> To do
Reproduce the data below line for line, with no changes.

> Provided data

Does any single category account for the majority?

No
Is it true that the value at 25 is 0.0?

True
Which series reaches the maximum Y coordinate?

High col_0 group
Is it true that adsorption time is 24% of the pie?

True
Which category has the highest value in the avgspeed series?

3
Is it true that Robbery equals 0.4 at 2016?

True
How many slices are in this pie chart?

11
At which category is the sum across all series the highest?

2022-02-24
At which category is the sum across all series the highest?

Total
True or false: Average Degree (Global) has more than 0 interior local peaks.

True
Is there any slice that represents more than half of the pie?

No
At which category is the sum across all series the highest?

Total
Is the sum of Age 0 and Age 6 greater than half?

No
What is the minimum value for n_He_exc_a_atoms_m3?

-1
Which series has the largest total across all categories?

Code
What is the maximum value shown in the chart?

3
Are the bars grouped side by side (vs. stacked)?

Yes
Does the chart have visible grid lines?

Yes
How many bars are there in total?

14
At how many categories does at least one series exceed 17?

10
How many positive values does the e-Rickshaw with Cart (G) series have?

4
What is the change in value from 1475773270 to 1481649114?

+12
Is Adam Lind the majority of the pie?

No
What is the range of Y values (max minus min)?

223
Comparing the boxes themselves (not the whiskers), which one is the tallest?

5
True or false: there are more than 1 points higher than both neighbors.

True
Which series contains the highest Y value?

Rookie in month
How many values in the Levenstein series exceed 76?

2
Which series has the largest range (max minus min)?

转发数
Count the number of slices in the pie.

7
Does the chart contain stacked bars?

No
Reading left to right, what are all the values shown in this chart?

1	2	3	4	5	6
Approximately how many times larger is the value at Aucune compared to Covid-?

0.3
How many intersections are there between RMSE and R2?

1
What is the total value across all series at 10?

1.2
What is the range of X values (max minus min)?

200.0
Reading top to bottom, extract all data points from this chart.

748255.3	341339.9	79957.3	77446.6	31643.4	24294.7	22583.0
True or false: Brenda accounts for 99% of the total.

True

> The answer
Does any single category account for the majority?

No
Is it true that the value at 25 is 0.0?

True
Which series reaches the maximum Y coordinate?

High col_0 group
Is it true that adsorption time is 24% of the pie?

True
Which category has the highest value in the avgspeed series?

3
Is it true that Robbery equals 0.4 at 2016?

True
How many slices are in this pie chart?

11
At which category is the sum across all series the highest?

2022-02-24
At which category is the sum across all series the highest?

Total
True or false: Average Degree (Global) has more than 0 interior local peaks.

True
Is there any slice that represents more than half of the pie?

No
At which category is the sum across all series the highest?

Total
Is the sum of Age 0 and Age 6 greater than half?

No
What is the minimum value for n_He_exc_a_atoms_m3?

-1
Which series has the largest total across all categories?

Code
What is the maximum value shown in the chart?

3
Are the bars grouped side by side (vs. stacked)?

Yes
Does the chart have visible grid lines?

Yes
How many bars are there in total?

14
At how many categories does at least one series exceed 17?

10
How many positive values does the e-Rickshaw with Cart (G) series have?

4
What is the change in value from 1475773270 to 1481649114?

+12
Is Adam Lind the majority of the pie?

No
What is the range of Y values (max minus min)?

223
Comparing the boxes themselves (not the whiskers), which one is the tallest?

5
True or false: there are more than 1 points higher than both neighbors.

True
Which series contains the highest Y value?

Rookie in month
How many values in the Levenstein series exceed 76?

2
Which series has the largest range (max minus min)?

转发数
Count the number of slices in the pie.

7
Does the chart contain stacked bars?

No
Reading left to right, what are all the values shown in this chart?

1	2	3	4	5	6
Approximately how many times larger is the value at Aucune compared to Covid-?

0.3
How many intersections are there between RMSE and R2?

1
What is the total value across all series at 10?

1.2
What is the range of X values (max minus min)?

200.0
Reading top to bottom, extract all data points from this chart.

748255.3	341339.9	79957.3	77446.6	31643.4	24294.7	22583.0
True or false: Brenda accounts for 99% of the total.

True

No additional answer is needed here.